Citi analysts cut 12-month bitcoin projection to $112,000 from $143,000
The analysts’ bear-case scenario is $57,537, based on “recessionary macro-factors, especially weak equity markets,” which could cause ETF flows to stall.
Citi analysts significantly cut their 12-month bitcoin projection to $112,000 from $143,000, saying in a research note that the passage of crypto legislation “remains key to galvanizing interest,” but “the window of opportunity for US legislation this year is narrowing.”
On Tuesday, the SEC and the CFTC released joint guidance on crypto classification, an effort that failed to buoy bitcoin. The asset, which topped $74,000 on Tuesday, is down 2% in the past 24 hours.
The analysts’ bear-case scenario is $57,537, based on “recessionary macro-factors, especially weak equity markets,” which could cause ETF flows to stall. The bull case scenario is $165,959, based on increased “end-investor demand as adoption by financial advisors and brokerage firms continues.”
They also noted that bitcoin ETF flows remain a key driver, and “despite the lackluster performance, have picked up recently even with geopolitical uncertainty.”
Amid their less optimistic outlook for bitcoin, Citi analysts also cut the price target of bitcoin mega stockpiler Strategy, to $260 from $325, as well as crypto exchange Gemini Space Station, to $5.50 from $13.00, both stocks falling in early trading.
So far this month, bitcoin ETFs have recorded $1.74 billion, and Tuesday marked the seventh consecutive day of inflows, the longest inflow streak since early October, according to SoSoValue.
Shawn Young, chief analyst at MEXC Research, told Sherwood News that Citi has every reason to doubt bitcoin’s midterm potential, given the market volatility to date.
“However, the timing of the revised forecast may be premature, as bitcoin has already navigated some of its strongest price headwinds over the past six months,” Young said, adding that institutions have continued to buy more bitcoin than is mined, setting the stage for a supply squeeze that can ultimately push the price higher.
Meanwhile, CryptoQuant Head of Research Julio Moreno said in a report that perpetual futures traders have turned more bullish. That’s further confirmed by funding rates, which have shifted from strongly negative to positive.
Moreno said that bitcoin could first find resistance at $75,000, a level representing the lower band of the Traders’ On-chain Realized Price, “which historically acts as price resistance in bear markets.”
He said the next resistance level is near $85,000, which corresponds to the Traders’ On-chain Realized Price.
“This band acted as resistance in mid-January, after bitcoin rallied from $80K to $98K, and in October 2025,” Moreno said.
In terms of open interest (OI), CoinGlass analysts said on X that it’s back to “fresh local highs.”
“Not a clean breakout yet.

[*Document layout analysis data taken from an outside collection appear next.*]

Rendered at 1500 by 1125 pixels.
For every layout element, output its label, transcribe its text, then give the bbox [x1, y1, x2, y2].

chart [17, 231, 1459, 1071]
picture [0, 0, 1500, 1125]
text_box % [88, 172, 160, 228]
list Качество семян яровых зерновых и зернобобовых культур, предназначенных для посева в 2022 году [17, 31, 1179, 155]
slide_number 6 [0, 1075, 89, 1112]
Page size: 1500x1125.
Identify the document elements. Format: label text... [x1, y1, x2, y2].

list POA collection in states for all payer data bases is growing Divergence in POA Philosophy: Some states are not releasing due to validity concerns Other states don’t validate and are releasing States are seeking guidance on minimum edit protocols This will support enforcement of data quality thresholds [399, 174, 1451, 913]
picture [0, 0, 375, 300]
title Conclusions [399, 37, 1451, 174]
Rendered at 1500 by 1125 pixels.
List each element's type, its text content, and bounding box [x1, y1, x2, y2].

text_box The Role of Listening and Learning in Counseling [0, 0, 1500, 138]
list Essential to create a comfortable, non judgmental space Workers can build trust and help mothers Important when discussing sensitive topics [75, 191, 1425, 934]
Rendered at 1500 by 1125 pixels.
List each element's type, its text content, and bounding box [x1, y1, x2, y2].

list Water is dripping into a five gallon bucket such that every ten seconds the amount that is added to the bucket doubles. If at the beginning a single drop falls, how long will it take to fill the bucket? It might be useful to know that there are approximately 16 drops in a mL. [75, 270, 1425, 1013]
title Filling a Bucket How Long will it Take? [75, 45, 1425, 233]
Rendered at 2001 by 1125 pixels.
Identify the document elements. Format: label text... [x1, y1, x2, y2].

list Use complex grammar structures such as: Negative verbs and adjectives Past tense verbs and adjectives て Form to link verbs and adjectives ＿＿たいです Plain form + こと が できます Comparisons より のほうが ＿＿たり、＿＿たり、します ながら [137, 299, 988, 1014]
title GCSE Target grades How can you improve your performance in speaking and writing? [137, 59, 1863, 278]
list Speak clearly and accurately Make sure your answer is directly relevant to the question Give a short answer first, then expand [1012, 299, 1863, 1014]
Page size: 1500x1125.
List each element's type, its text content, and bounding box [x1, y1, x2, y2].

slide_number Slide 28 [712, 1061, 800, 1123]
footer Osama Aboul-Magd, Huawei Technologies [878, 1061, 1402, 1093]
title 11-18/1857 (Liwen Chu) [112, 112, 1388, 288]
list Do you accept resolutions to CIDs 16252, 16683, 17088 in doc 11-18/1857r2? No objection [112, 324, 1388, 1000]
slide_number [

But more crowded positioning at the highs. Flat price + rising OI = compression with leverage building. Volatility is coming,” they wrote.
Finally, while bitcoin has been decoupling from equities and gold, which is down 4.26% in the past week, it’s not yet clear whether it has regained safe haven status.
Stan Low, operations and research lead at Grvt, told Sherwood that the Iran war, the main driver of recent fear and uncertainty, remains, and any major and shocking developments in the conflict could silence any potential narrative of bitcoin as a safe haven asset.
“Although BTC is showing signs of regaining its status as a safe haven asset and global geopolitical hedge, we need to see this narrative prevail more broadly before we can confirm that BTC has indeed transitioned from its status of a risk asset to a global geopolitical hedge,” Low said.
The sentiment was echoed by several experts, who said that geopolitical factors, such as inflation fears and oil prices, still weigh on bitcoin. The Producer Price Index released this morning came in hotter than anticipated, rising 0.7% in February, and oil prices are surging again.
Dean Chen, a Bitunix analyst, told Sherwood that the key shift to monitor is the evolving pricing framework. If elevated energy prices continue to suppress expectations of monetary easing, bitcoin will increasingly behave as a risk asset rather than a hedge.
“Conversely, a reintroduction of liquidity conditions could transform the current high-range consolidation into a launchpad for expansion,” Chen said.
Bitfinex analysts agreed, saying that while there is a decoupling, the context is significant: bitcoin’s rally occurred while the S&P 500 registered its lowest level since November 2025, West Texas Intermediate crude sat at $98.71, Brent was at $103.14, and the US 10-year yield held at 4.14%.
“The price action doesn’t fit a general risk-on narrative; it suggests either a nascent decoupling or a temporary supply squeeze within the cryptocurrency asset itself,” they said.